What Happens on an HEC?

The retreats are one day in length, spaced throughout the year. They are held at local retreat facilities.

Each person with a physical disability is partnered with an able-bodied person who cares for him or her throughout the weekend. The retreat combines talks, group discussions, prayer celebrations, Mass, skits, social fun & plenty of time for one-on-one conversations. The retreat begins at 7:00pm on Friday and ends at 1:00pm on Sunday.

HEC retreats are intended to level the playing field for people who often are left out of ordinary church or civic affairs. The HEC community invites people from all faiths and/or walks of life to the retreat experience.

Here are the 3 most important things about the retreat:

  1. Able-bodied HECers are not just "volunteers," but full participants on the retreat. Just like the people with physical limitations, they are on the retreat to have fun, deepen their spirituality and share in the community.
  2. Teamwork is crucial to the success of the weekend. Don't be afraid to ask for help if you need it. Also, try to offer help if you are in a position to do so.
  3. We all have abilities and disabilities; some just show more than others. The retreat is intended to provide an atmosphere where our abilities can shine and where we don't have to feel self-conscious about our disabilities.

Your HEC Partner

Each HECer is assigned a partner for the retreat - this is an integral part of the retreat experience! Able-bodied partners help their disabled partner with whatever they need throughout the weekend. Some people need a lot of assistance with everyday tasks such as eating, dressing, brushing their teeth, getting in and out of bed, going to the bathroom, etc. Others mainly need a listening ear or guidance to stay focused on the weekend's activities. Many able-bodied partners are surprised at how much their disabled partners can do for themselves. New able-bodied participants are assigned partners who don't need much help or they work with a more experienced HECer to assist a partner who does need a lot of help.

One unusual aspect about the retreat is that everyday tasks take a little longer than we ordinarily expect. We call this phenomenon "HEC Time." It may be a lot different from everyday life, but once HECers get used to going with the flow, they may actually enjoy the slower pace!

Please contact us if you would like to be added to the mailing list to receive notices about upcoming retreats or to find out more about HEC retreats.

History of HEC

Thirty five years ago John Keck, a man of vision, commitment and determination, had a dream about offering a Christian retreat program to people with physical disabilities.
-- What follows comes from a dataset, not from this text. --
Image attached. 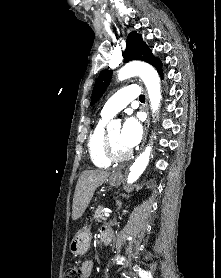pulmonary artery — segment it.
<instances>
[{"label": "pulmonary artery", "mask_w": 221, "mask_h": 278, "mask_svg": "<svg viewBox=\"0 0 221 278\" xmlns=\"http://www.w3.org/2000/svg\"><path fill=\"white\" fill-rule=\"evenodd\" d=\"M139 95V88L135 84L120 89L105 103L101 115L106 118H111L126 107L133 99L139 97Z\"/></svg>", "instance_id": "pulmonary-artery-1"}]
</instances>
He shared his decision with a group of friends who enthusiastically helped him turn his dream into reality. The first Handicapped Encounter Christ retreat was successfully launched in April, 1974 in New York, and John became known as the "Father of HEC."

Even though no programmed growth has been planned for HEC, active communities have taken root throughout North America, Australia and the Philippines. Philadelphia's inaugural HEC retreat was in February, 1977, sponsored by Villanova University's Office of Campus Ministry. The flame still burns brightly in the community offering physical, spiritual, and fellowship support to thousands of participants.